(Figure understanding tasks)
>>>
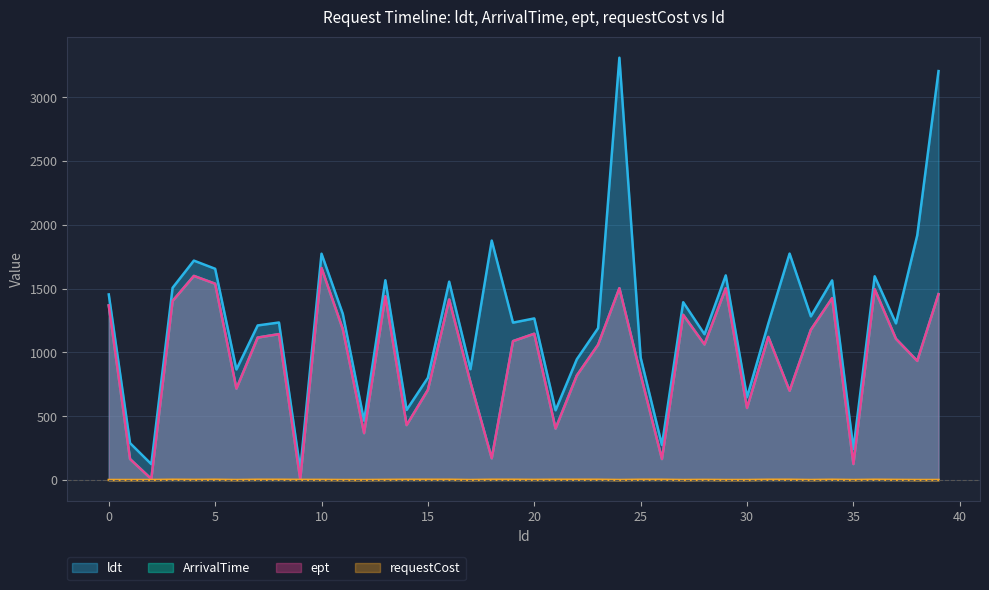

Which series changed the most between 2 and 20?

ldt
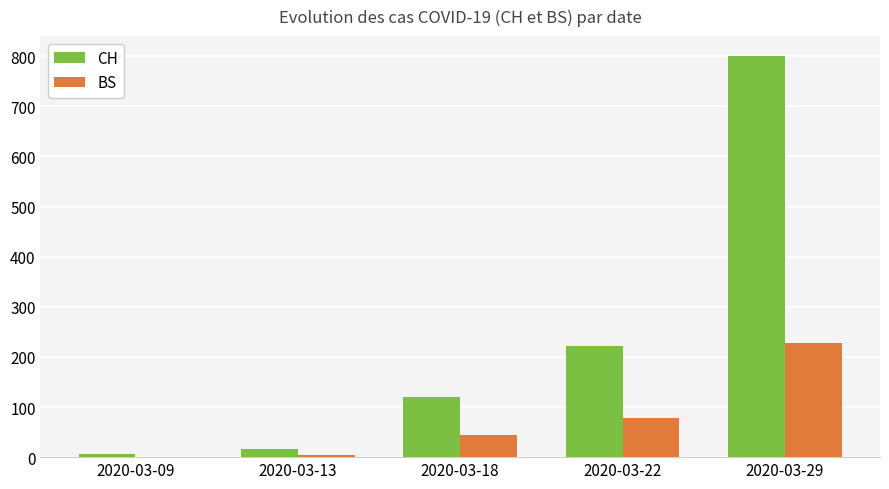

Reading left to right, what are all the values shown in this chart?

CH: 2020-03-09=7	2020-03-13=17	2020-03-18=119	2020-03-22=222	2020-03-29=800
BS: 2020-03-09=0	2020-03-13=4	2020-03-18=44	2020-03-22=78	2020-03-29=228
<<<
→ PROBLEM: Rewrite the whole listing above as a numbered list with one line per item. Skip the blank lines and leave out the pictures.

→ ANSWER FOR THE TASK:
1. Which series changed the most between 2 and 20?
2. ldt
3. Reading left to right, what are all the values shown in this chart?
4. CH: 2020-03-09=7	2020-03-13=17	2020-03-18=119	2020-03-22=222	2020-03-29=800
5. BS: 2020-03-09=0	2020-03-13=4	2020-03-18=44	2020-03-22=78	2020-03-29=228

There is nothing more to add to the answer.